Mikaël Demers
L’émergence du capitalisme algorithmique est arrivée au cours du 21e siècle avec l’utilisation de l’intelligence artificielle dans une société capitaliste « connecté » à Internet et aux réseaux sociaux.
Selon Jonathan Durand Folco, professeur agrégé à l’École d’innovation sociale de l’Université Saint-Paul à Ottawa, il est nécessaire de comprendre les reconfigurations de capitalismes pour bien assimiler l’ascension des algorithmes.
Durand Folco est l’un des seuls à s’intéresser autant à ce phénomène. L’enseignant a écrit le livre « Le capital algorithmique » avec Jonathan Martineau et il a rédigé deux articles sur l’intelligence artificielle qui se retrouvent dans le numéro 31 de la revue Nouveaux cahiers du socialisme. Il animait une conférence le 21 mai dernier à l’Université du Québec à Montréal (UQAM) dans le cadre des Rencontres sur les Droits et résistances numériques en contexte francophone, présenté par Lab-Delta.
La puissance et l’importance des algorithmes
Le capitalisme algorithmique, qui serait apparu vers 2007-2008 selon plusieurs chercheurs et chercheuses, est fabriqué grâce à l’émergence des réseaux sociaux, les économies de plateformes (tels qu’Uber), les filtres de contenus, la reconnaissance faciale et vocale, les publicités privées et l’extraction de données.
De nos jours, l’industrie extractive de données personnelles est un outil majeur du capitalisme algorithmique, dépassant le néolibéralisme financiarisé. Il s’agit d’une sorte d’usine qui permet de produire de l’argent au final.
Les entreprises capitalistes et toute autre organisation se basent sur cette extraction de données afin d’exercer leurs activités et leur pouvoir, et d’atteindre leurs différents objectifs
Cette révolution technologique, dont plusieurs auteurs et autrices la considèrent comme une 4e révolution industrielle, est déshonorée. Cette possibilité d’accéder aux données et informations personnelles des utilisateurs et utilisatrices pour l’enrichissement des compagnies, des organismes ainsi que des entreprises privées est immorale.
Les technologies de l’apprentissage automatique et l’autonomie de l’intelligence artificielle sont développées par ces grandes compagnies, dans un monde déjà dominé par les GAFAM (Google, Apple, Facebook, Amazon et Microsoft), les géants du web. Jonathan Durand Folco et Jonathan Martineau soutiennent la thèse que ces technologies soient principalement conçues avec l’objectif d’accumulation du capital et non avec l’objectif bienpensante de créer une société plus libre, rapide et efficace.

§ **CONSIGNES**
1. Pouvez-vous résumer en deux phrases l'extrait sur le capitalisme algorithmique ?
2. Donnez la suite de l'extrait sur le capitalisme algorithmique, après sa dernière phrase.
Les entrées qui suivent forment un matériau distinct de l'extrait.

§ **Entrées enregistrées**
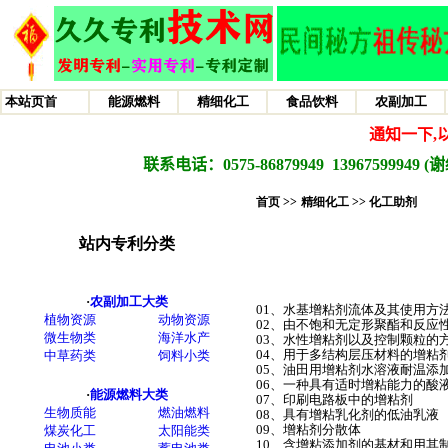
首页 >>
精细化工 >>
化工助剂
01、水基增粘剂流体及其使用方
02、由不饱和无定形聚酯和反应
03、水性增粘剂以及控制颗粒的
04、用于多结构层压材料的增粘
05、油田用增粘剂水溶液耐温添
06、一种具有适时增粘能力的酸
07、印刷电路板中的增粘剂
08、具有增粘乳化剂的低油乳液
09、增粘剂分散体
10、含增粘添加剂的基材和用其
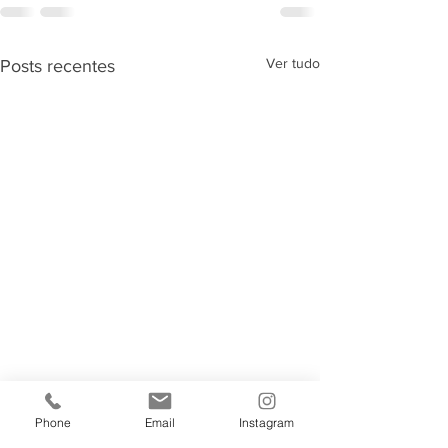
Ver tudo
Posts recentes
Phone
Email
Instagram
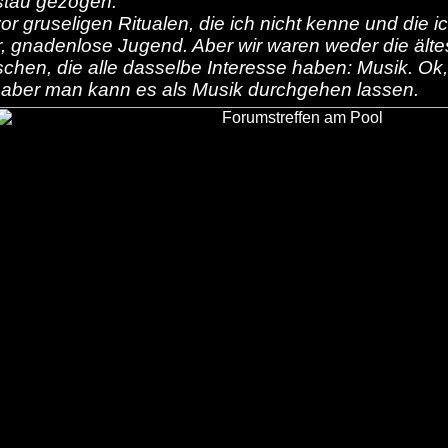
fstau gezogen.
or gruseligen Ritualen, die ich nicht kenne und die ic
 gnadenlose Jugend. Aber wir waren weder die ält
chen, die alle dasselbe Interesse haben: Musik. Ok
ber man kann es als Musik durchgehen lassen.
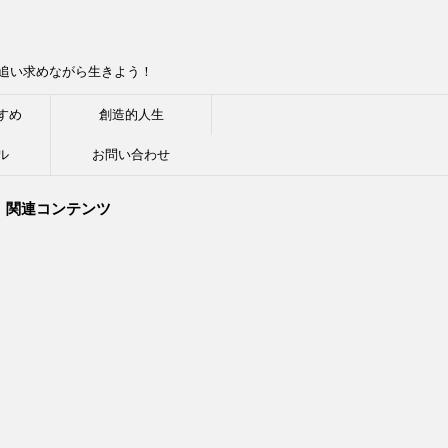
追い求めながら生きよう！
すめ
創造的人生
ル
お問い合わせ
関連コンテンツ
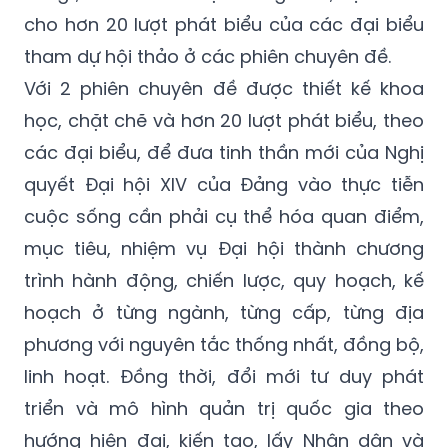
cho hơn 20 lượt phát biểu của các đại biểu
tham dự hội thảo ở các phiên chuyên đề.
Với 2 phiên chuyên đề được thiết kế khoa
học, chặt chẽ và hơn 20 lượt phát biểu, theo
các đại biểu, để đưa tinh thần mới của Nghị
quyết Đại hội XIV của Đảng vào thực tiễn
cuộc sống cần phải cụ thể hóa quan điểm,
mục tiêu, nhiệm vụ Đại hội thành chương
trình hành động, chiến lược, quy hoạch, kế
hoạch ở từng ngành, từng cấp, từng địa
phương với nguyên tắc thống nhất, đồng bộ,
linh hoạt. Đồng thời, đổi mới tư duy phát
triển và mô hình quản trị quốc gia theo
hướng hiện đại, kiến tạo, lấy Nhân dân và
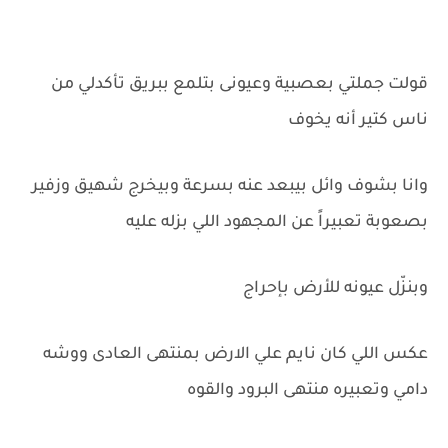
قولت جملتي بعصبية وعيونى بتلمع ببريق تأكدلي من
ناس كتير أنه يخوف
وانا بشوف وائل بيبعد عنه بسرعة وبيخرج شهيق وزفير
بصعوبة تعبيراً عن المجهود اللي بزله عليه
وبنزّل عيونه للأرض بإحراج
عكس اللي كان نايم علي الارض بمنتهى العادى ووشه
دامي وتعبيره منتهى البرود والقوه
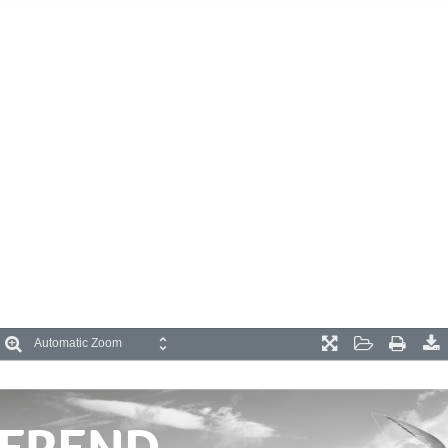
oom
Zoom
Presentation
Open
Print
D
ut
In
Mode
IEREND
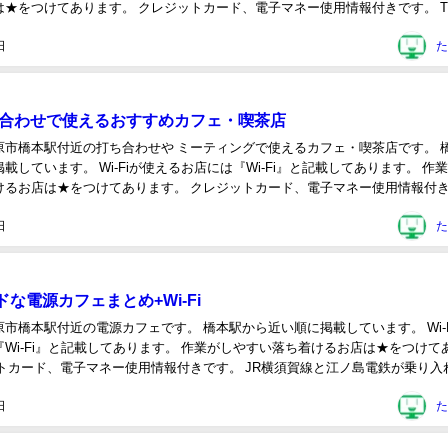
★をつけてあります。 クレジットカード、電子マネー使用情報付きです。 This
.
日
た
ち合わせで使えるおすすめカフェ・喫茶店
原市橋本駅付近の打ち合わせや ミーティングで使えるカフェ・喫茶店です。 
載しています。 Wi-Fiが使えるお店には『Wi-Fi』と記載してあります。 作
けるお店は★をつけてあります。 クレジットカード、電子マネー使用情報付
t of c...
日
た
な電源カフェまとめ+Wi-Fi
市橋本駅付近の電源カフェです。 橋本駅から近い順に掲載しています。 Wi-F
Wi-Fi』と記載してあります。 作業がしやすい落ち着けるお店は★をつけて
ットカード、電子マネー使用情報付きです。 JR横須賀線と江ノ島電鉄が乗り入
ist ...
日
た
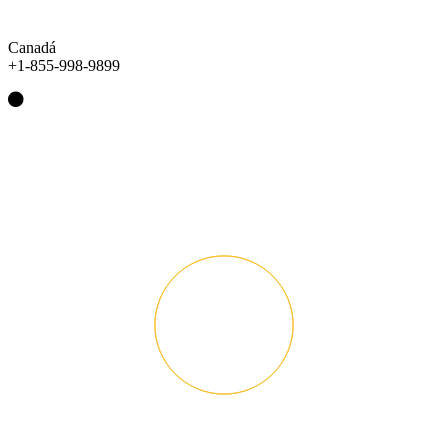
Canadá
+1-855-998-9899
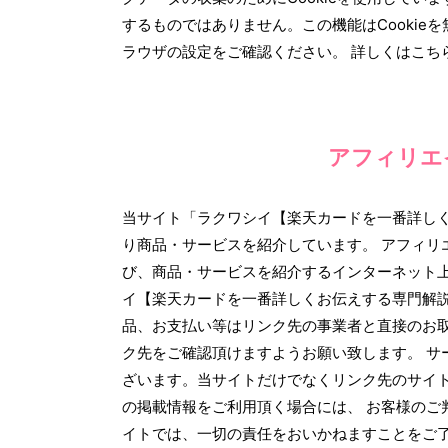
するものではありません。この機能はCooki
ラウザの設定をご確認ください。 詳しくはこち
アフィリエ
当サイト「ラクワシイ【楽天カードを一番詳し
り商品・サービスを紹介しています。 アフィリ
び、商品・サービスを紹介するインターネット上
イ【楽天カードを一番詳しくお伝えする専門解説
品、お支払い等はリンク先の事業者と直接のお
ク先をご確認頂けますようお願い致します。 サ
ざいます。当サイトだけでなくリンク先のサイト
の掲載情報をご利用頂く場合には、 お客様のご
イトでは、一切の責任をおいかねますことをご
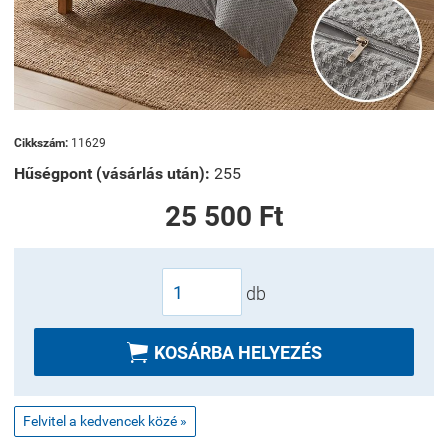
Cikkszám:
11629
Hűségpont (vásárlás után):
255
25 500 Ft
db

KOSÁRBA HELYEZÉS
Felvitel a kedvencek közé »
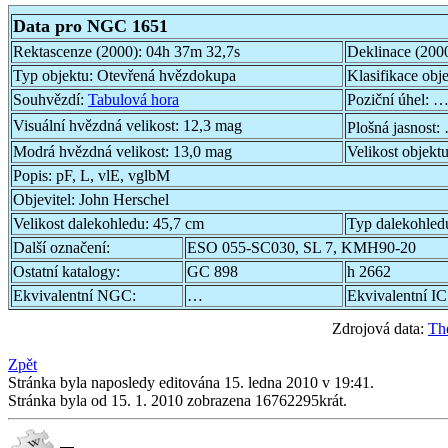
Data pro NGC 1651
Rektascenze (2000):
04h 37m 32,7s
Deklinace (200
Typ objektu:
Otevřená hvězdokupa
Klasifikace obj
Souhvězdí:
Tabulová hora
Poziční úhel:
…
Visuální hvězdná velikost:
12,3 mag
Plošná jasnost:
Modrá hvězdná velikost:
13,0 mag
Velikost objekt
Popis:
pF, L, vlE, vglbM
Objevitel:
John Herschel
Velikost dalekohledu:
45,7 cm
Typ dalekohled
Další označení:
ESO 055-SC030, SL 7, KMH90-20
Ostatní katalogy:
GC 898
h 2662
Ekvivalentní NGC:
…
Ekvivalentní IC
Zdrojová data:
Th
Zpět
Stránka byla naposledy editována 15. ledna 2010 v 19:41.
Stránka byla od 15. 1. 2010 zobrazena 16762295krát.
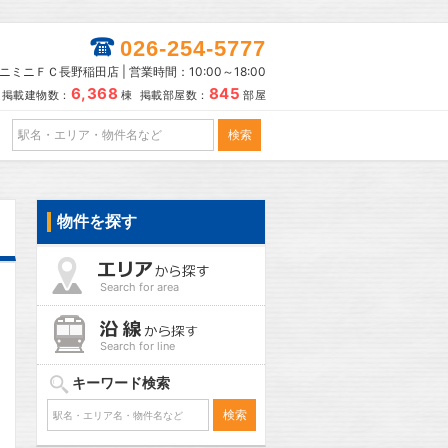
026-254-5777
ニミニＦＣ長野稲田店 | 営業時間：10:00～18:00
6,368
845
掲載建物数：
棟 掲載部屋数：
部屋
物件を探す
Search for area
Search for line
キーワード検索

§ **EXERCICES CORRIGÉS**
1. Apparu vers 2007-2008 selon plusieurs chercheurs et chercheuses, le capitalisme algorithmique s'est construit avec les réseaux sociaux, les économies de plateformes, la reconnaissance faciale et vocale et surtout l'extraction de données personnelles, sur laquelle les entreprises et les autres organisations s'appuient pour exercer leurs activités et leur pouvoir. Jonathan Durand Folco, coauteur avec Jonathan Martineau du livre « Le capital algorithmique », soutient avec lui que ces technologies, développées par de grandes compagnies dans un monde dominé par les GAFAM, sont d'abord conçues pour accumuler du capital.

2.
Les principales craintes sont que les entreprises utilisent l’IA et les extractions de données pour les mauvaises raisons. La peur ne devrait pas être dirigée vers les sites utilisant l’intelligence artificielle telle que ChatGPT et DALL·E 3 puisque qu’ils ne causent pas les difficultés majeures liées au capitalisme. Il y a certaines problématiques concernant les fausses nouvelles, l’usurpation d’identité et les emplois « remplacés par les robots ».
Possibilités de résister à ce phénomène
Durand Folco a proposé quelques moyens en tant que société pour faire face à cette utilisation immorale de l’IA, lors de sa conférence à l’UQAM. Il a soutenu l’importance des luttes et de la syndicalisation au sein des plateformes, que ce soient les réseaux sociaux ou des plateformes encourageant l’achat en ligne.
Comme plusieurs combats sociaux, les fronts de résistance et de manifestation causés par le mécontentement pourraient devenir une réalité. Cette possibilité serait considérée comme une « lutte des classes » puisqu’il s’agira d’une bataille entre les entreprises riches et les victimes de cet algorithme.
Forcer les gouvernements à règlementer
Le professeur émet la possibilité de fournir des efforts pour forcer les gouvernements à règlementer davantage les entreprises face à ce phénomène. Les pays membres de l’Union européenne pourraient demander d’être plus stricts avec le Règlement général sur la protection des données (RGPD).
Le capitalisme algorithmique régulé par l’État est l’un des scénarios futurs apportés par M. Durand Folco le 21 mai dernier. Cela demande que les gouvernements en place fournissent les efforts nécessaires pour imposer des lois claires face à cette injustice sociale.
Dans une perspective québécoise et pour aider la cause, il faudrait que la grande majorité des plateformes et applications soient complètement québécoises. Les initiatives locales pourraient s’avérer être des alternatives fondamentales pour faire une reconstruction par le bas de notre société actuelle.